Ya afectado por las ideas de Pater y de John Ruskin —gran ensayista y crítico de pintura—, Wilde comenzó su labor literaria con algunos versos medianos obras de teatro bien recibidas. Incluso se dio tiempo para hacer una gira por E.U. para propagar la ideología esteticista. De regreso a las islas británicas contrajo matrimonio (aunque su novia de la infancia prefirió a Bram Stoker), trabajó como periodista y editó una revista de relativa importancia mientras se codeaba con la mejor sociedad. Sin embargo no es probable que lo conociéramos de haberse quedado la historia allí. Mas en 1888 pasó algo curioso dentro de su cerebro, yo supongo. Todas las piezas cayeron en su lugar, dando paso a un ascenso meteórico en su calidad y resonancia como escritor. Es bastante parecido a la carrera de The Beatles, de un modo: en 6 años lo hizo todo. El príncipe feliz, El ruiseñor y la rosa, El retrato de Dorian Grey, El abanico de Lady Windermere, El alma del hombre bajo el socialismo, La importancia de llamarse Ernesto, etcétera, etcétera. A veces no nos detenemos a considerar el ritmo al cual escribieron algunos autores clásicos. Piénsenlo, seis años. Y para nosotros un libro del 2005 sigue siendo nuevo. No está nada mal para alguien que pasaba un tiempo considerable en banquetes y distracciones.

Pero la sociedad victoriana, al mismo tiempo que adoraba sus producciones teatrales, sentía un profundo rencor moral por el ideario que las estaba produciendo. Siendo más precisos, había una faceta específica de Wilde que su entorno no estaba dispuesto a soportar, la cual se derivaba, quizá, de su interés helenista. De poco sirvió citar a Miguel Angel y Platón como sus defensores: este siglo era distinto. Al final Wilde pagó el precio por su persecución de la más hermosa decadencia sensual; un precio injusto, pero sobre todo desproporcionado a su “crímen” y a su ser. La vida carcelaria puede endurecer a algunos hombres, pero también destrozar a otros. El delicado dandy que era simplemente no pudo con los rigores y las tareas del penal de trabajos forzados, y fue hasta que colapsó y sufrió lesiones permanentes en un oído que fue trasladado a una cárcel menos marcial. Allí escribió una carta, De Profundis, último gran testimonio de su tragedia. Se dice que nunca llegó a su destinatario.
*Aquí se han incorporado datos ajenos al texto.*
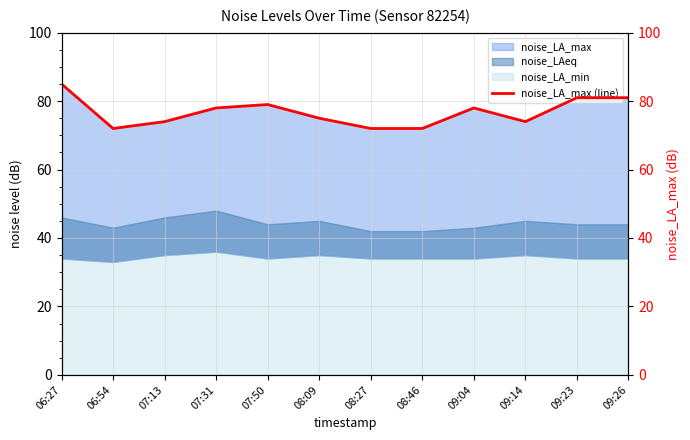

What is the label of the 4th point from the left?

07:31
Suena cruel, puesto que en el fondo estamos hablando de un hombre, pero incluso aquí, casi en el fin, las cosas asemejan a una novela de bellísima tristeza.

Al salir de prisión se dirigió a París, donde vivió en el olvido, sin escribir algo más allá de cartas privadas y quizá su mejor poema —“La balada de la prisión de Reading”— antes de morir en 1900 por males que algunos asocian con una sífilis y otros a su vieja lesión en el oído. Pero eso, si bien es el punto final en la tragedia de este héroe romántico, es lo de menos. Lo de más es la estética tan pura de sus obras, que a ratos recuerda a la psicología aguda y humorística de Austen y a ratos al saber primigenio de las fábulas de Esopo. Lo que debemos recordar, además de su espíritu bohemio y encantador, es que sus letras de verdad importan, puesto que son la estela de un hombre de impacto, que se atrevió a buscar lo bello en donde los demás sólo veían depravación y locura —y que terminó ganándoles a todos a fuerza de palabras inmortales.

Vivir es la cosa menos común que hay. La mayoría de la gente existe, y eso es todo.